A state of emergency was declared in the city Sunday morning, and residents were urged to stay home. Nearly 250,000 power failures had been reported in Virginia by Sunday afternoon, according to utility companies.

Matthew, which days ago briefly topped out as a ferocious category 5 storm, made U.S. landfall Saturday near McClellanville, S.C., a village 30 miles north of Charleston.

Gov. Nikki Haley said Sunday that more than 4,000 people were still in shelters as emergency crews monitored swollen rivers and cleared debris-covered roads.

Five buildings near Myrtle Beach were destroyed in a wind-whipped fire Saturday night, officials said. The residents of the multi-story buildings had already evacuated, and no one was injured, a statement from the city said.

Image: A water rescue team member in Fayetteville, N.C. on Saturday.
A water rescue team member in Fayetteville, N.C. on Saturday.Andrew Craft / AP

Two people were killed in Florence County in separate incidents after their vehicles were swept away by floodwaters or driven into washed-out roads or bridges, the Florence County Sheriff's Office said in a statement. In Richland County, another person was found dead pinned beneath his wheelchair, which appeared to have gotten stuck in floodwaters outside of his home, county coroner Gary Watts said.
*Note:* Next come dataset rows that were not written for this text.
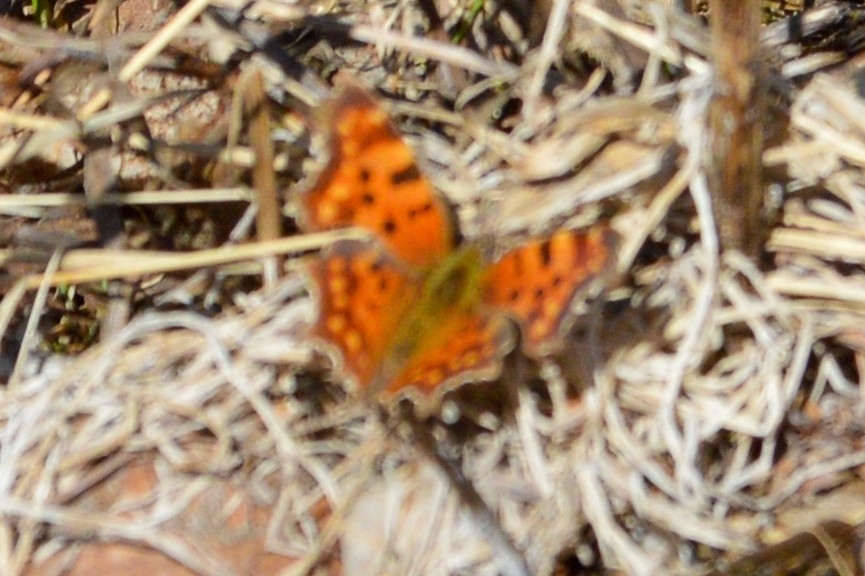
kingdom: Animalia
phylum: Arthropoda
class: Insecta
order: Lepidoptera
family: Nymphalidae
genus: Polygonia
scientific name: Polygonia c-album
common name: Comma
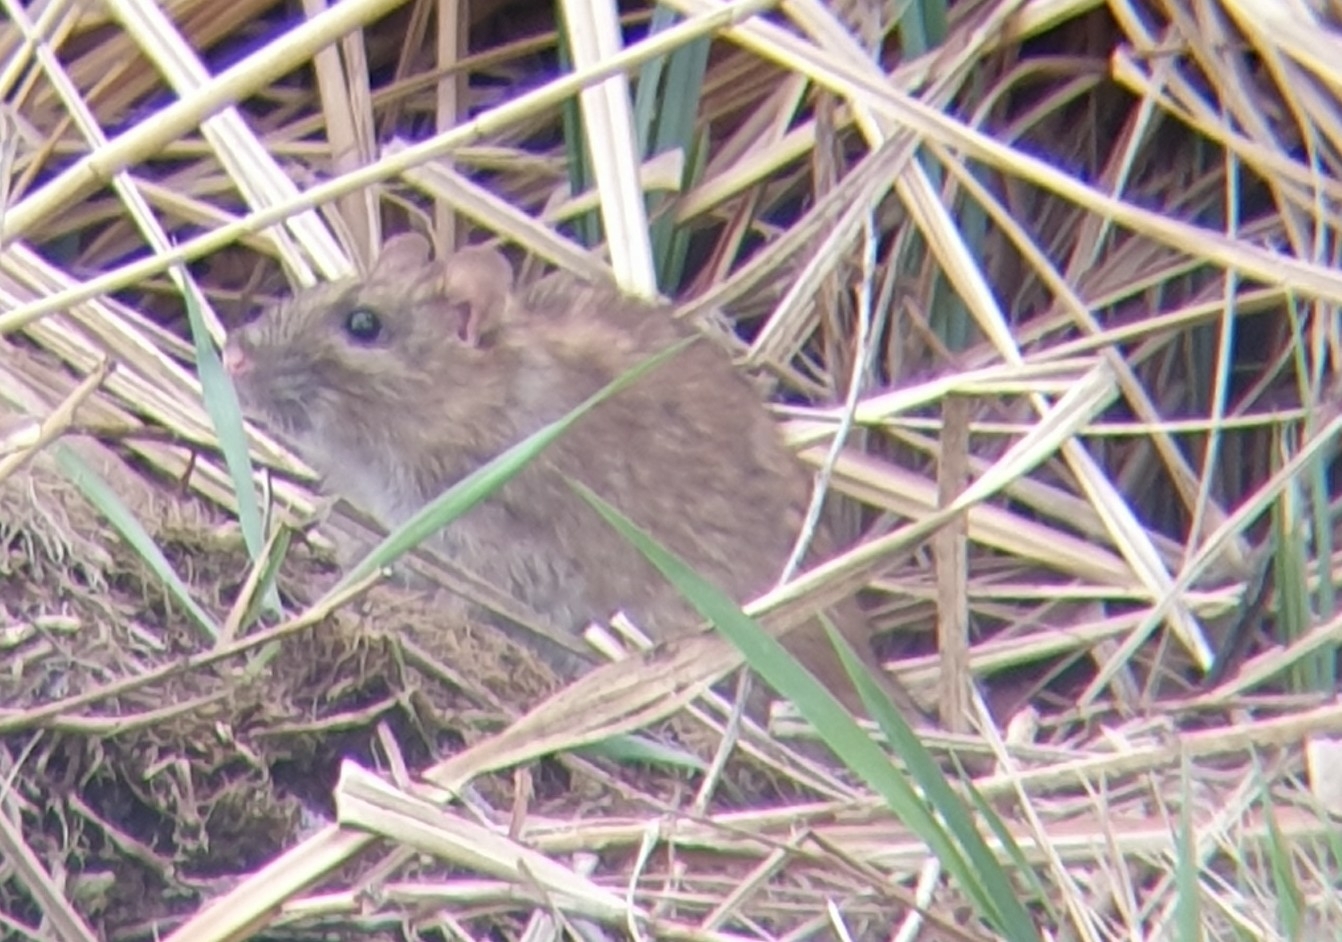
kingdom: Animalia
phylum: Chordata
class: Mammalia
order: Rodentia
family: Muridae
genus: Rattus
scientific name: Rattus norvegicus
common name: Brown rat
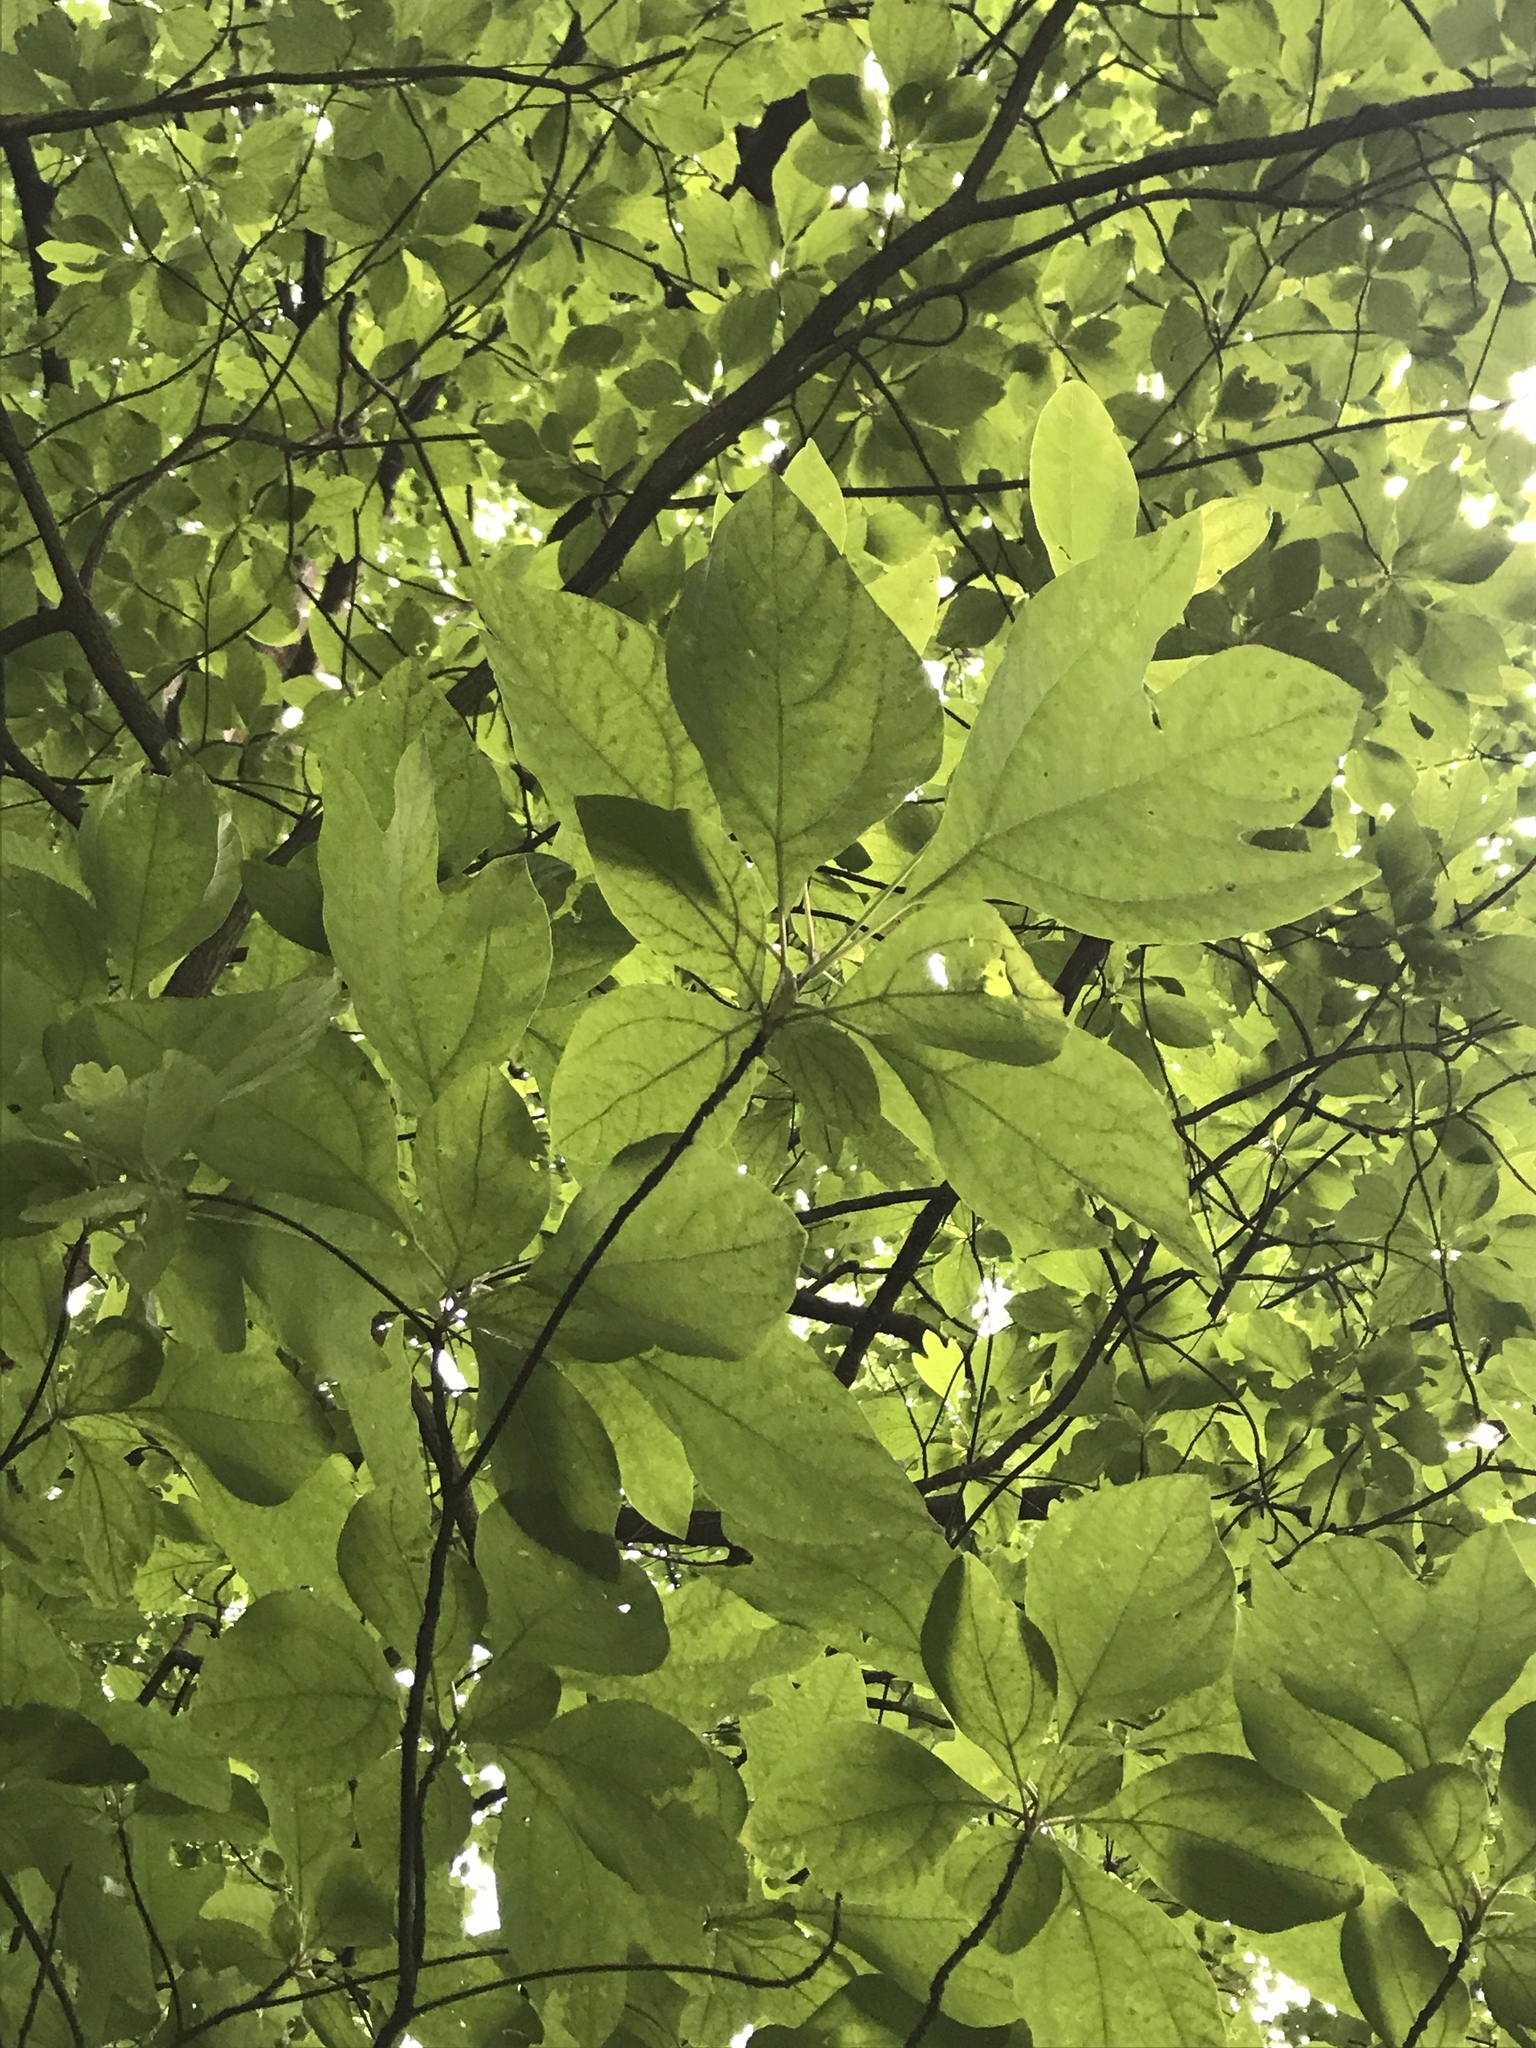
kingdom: Plantae
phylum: Tracheophyta
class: Magnoliopsida
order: Laurales
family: Lauraceae
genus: Sassafras
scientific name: Sassafras albidum
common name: Sassafras
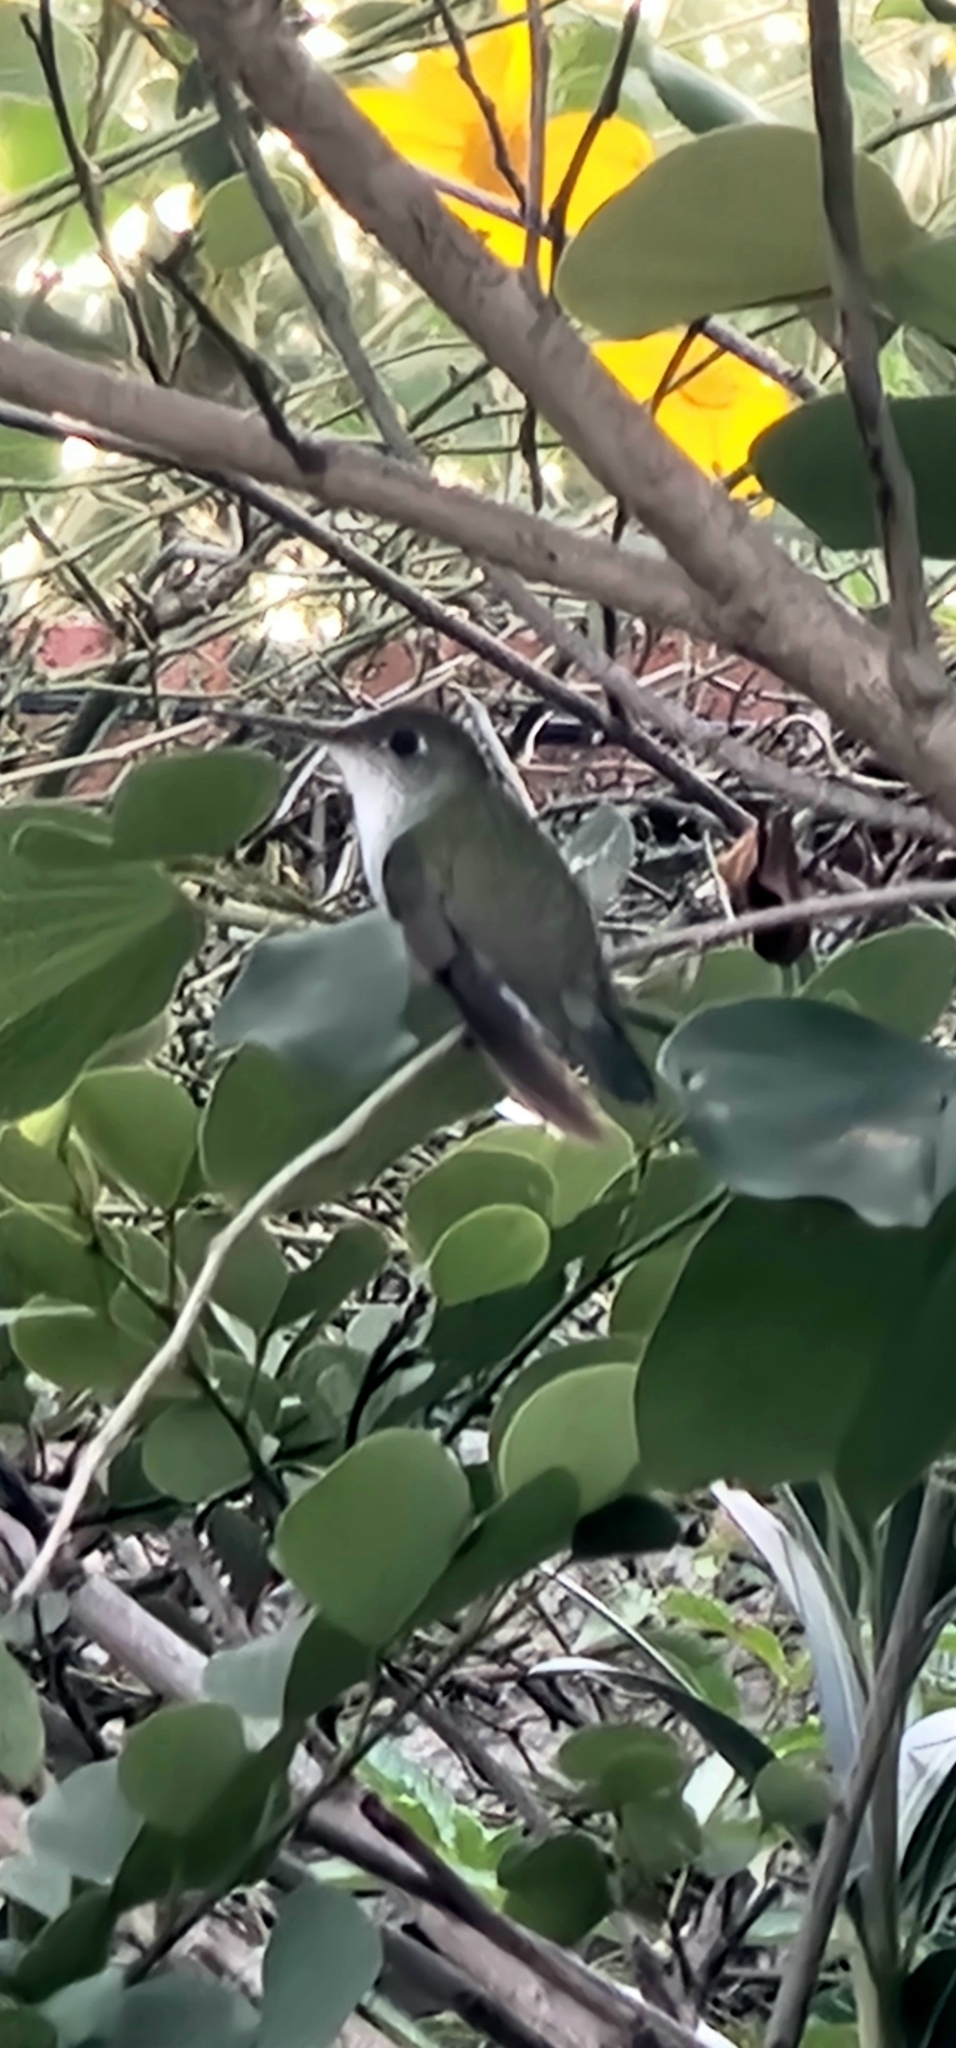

The storm also killed five people in Florida, and three in Georgia.

More than 2 million households and businesses were without power, most in Florida and South Carolina.

President Barack Obama signed disaster declarations for Florida and Georgia on Sunday morning.

Speaking at a political fundraiser in Chicago, Obama said he had spoken with the governors of Florida, North Carolina, South Carolina and Georgia, and he told residents of those states: "We've got your back."

Damage in the United States, however, was much less than in Haiti, where Matthew took nearly 900 lives. At least 13 people on the Caribbean island have also died from outbreaks of cholera since the storm, and about 61,500 people were in shelters, officials said.